▶ **TEXT SEGMENT**:

════

The example shown in FIG. 6 illustrates that HTTP 1.0 600 allows
for only one request per connection, resulting in significant
delays for ramping up and down the TCP connection. For each "get"
request by the client device 300, a successive response is sent by
the server 200. That is, for a first "get" request 605a by the
client device 300, a successive response 610a is sent by the server
200. For a second "get" request 605b by the client device 300, a
successive response 610b is sent by the server 200. The example
shown in FIG. 7 illustrates that HTTP 1.1 700 introduces persistent
connections and request pipelining. Multiple "get" requests by the
client device 300 are followed by multiple respective responses
sent by the server 200. That is, for a first "get" request 705a, a
second "get" request 705b and a third "get" request 705c are sent
by the client device 300. In response, a respective first response
710a, second response 710b and third response 710c are sent by the
server 200. With persistent connections, the same TCP connection
can be used to issue multiple requests and receive their responses.

════

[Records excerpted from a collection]
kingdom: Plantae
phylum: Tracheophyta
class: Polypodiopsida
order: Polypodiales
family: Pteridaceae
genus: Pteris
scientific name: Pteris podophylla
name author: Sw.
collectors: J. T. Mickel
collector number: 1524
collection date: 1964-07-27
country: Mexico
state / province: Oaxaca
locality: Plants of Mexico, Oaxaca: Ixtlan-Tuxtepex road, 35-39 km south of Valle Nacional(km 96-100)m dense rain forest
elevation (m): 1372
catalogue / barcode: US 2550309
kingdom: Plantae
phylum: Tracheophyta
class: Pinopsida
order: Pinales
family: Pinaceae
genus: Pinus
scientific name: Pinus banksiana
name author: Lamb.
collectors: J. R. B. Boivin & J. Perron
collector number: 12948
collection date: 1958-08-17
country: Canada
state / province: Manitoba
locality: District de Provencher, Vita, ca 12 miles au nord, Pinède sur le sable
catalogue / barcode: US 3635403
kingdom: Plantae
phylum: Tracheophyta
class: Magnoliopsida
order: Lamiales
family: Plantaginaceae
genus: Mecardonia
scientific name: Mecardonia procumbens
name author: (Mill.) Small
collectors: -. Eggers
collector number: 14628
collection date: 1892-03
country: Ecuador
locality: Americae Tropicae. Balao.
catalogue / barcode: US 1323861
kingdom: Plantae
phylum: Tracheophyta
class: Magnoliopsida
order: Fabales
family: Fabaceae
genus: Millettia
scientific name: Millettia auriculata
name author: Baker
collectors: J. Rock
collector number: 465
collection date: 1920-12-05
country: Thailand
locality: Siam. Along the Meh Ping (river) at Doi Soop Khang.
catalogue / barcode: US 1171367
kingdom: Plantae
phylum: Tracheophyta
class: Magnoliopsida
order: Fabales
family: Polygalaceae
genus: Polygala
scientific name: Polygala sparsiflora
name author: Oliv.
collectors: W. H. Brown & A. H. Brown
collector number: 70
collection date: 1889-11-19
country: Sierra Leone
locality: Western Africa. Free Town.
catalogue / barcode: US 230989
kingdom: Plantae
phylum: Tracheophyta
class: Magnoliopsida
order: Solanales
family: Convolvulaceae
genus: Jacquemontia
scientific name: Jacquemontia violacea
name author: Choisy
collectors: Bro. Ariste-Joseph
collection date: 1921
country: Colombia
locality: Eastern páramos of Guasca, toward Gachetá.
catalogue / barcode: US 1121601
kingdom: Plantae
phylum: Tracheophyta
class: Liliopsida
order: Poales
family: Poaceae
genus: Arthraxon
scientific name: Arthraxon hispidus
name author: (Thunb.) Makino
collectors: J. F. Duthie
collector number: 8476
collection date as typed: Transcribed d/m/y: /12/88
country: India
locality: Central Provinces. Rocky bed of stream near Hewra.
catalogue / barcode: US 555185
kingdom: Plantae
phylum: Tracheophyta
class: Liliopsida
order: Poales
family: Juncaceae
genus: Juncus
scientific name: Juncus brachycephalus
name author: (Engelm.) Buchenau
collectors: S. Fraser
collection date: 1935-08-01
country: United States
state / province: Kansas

════

▶ **PROBLEM DESCRIPTION**: Print the full passage on HTTP request handling word for word, with nothing left out.

▶ **RESULT FOR THIS TASK**:
The example shown in FIG. 6 illustrates that HTTP 1.0 600 allows
for only one request per connection, resulting in significant
delays for ramping up and down the TCP connection. For each "get"
request by the client device 300, a successive response is sent by
the server 200. That is, for a first "get" request 605a by the
client device 300, a successive response 610a is sent by the server
200. For a second "get" request 605b by the client device 300, a
successive response 610b is sent by the server 200. The example
shown in FIG. 7 illustrates that HTTP 1.1 700 introduces persistent
connections and request pipelining. Multiple "get" requests by the
client device 300 are followed by multiple respective responses
sent by the server 200. That is, for a first "get" request 705a, a
second "get" request 705b and a third "get" request 705c are sent
by the client device 300. In response, a respective first response
710a, second response 710b and third response 710c are sent by the
server 200. With persistent connections, the same TCP connection
can be used to issue multiple requests and receive their responses.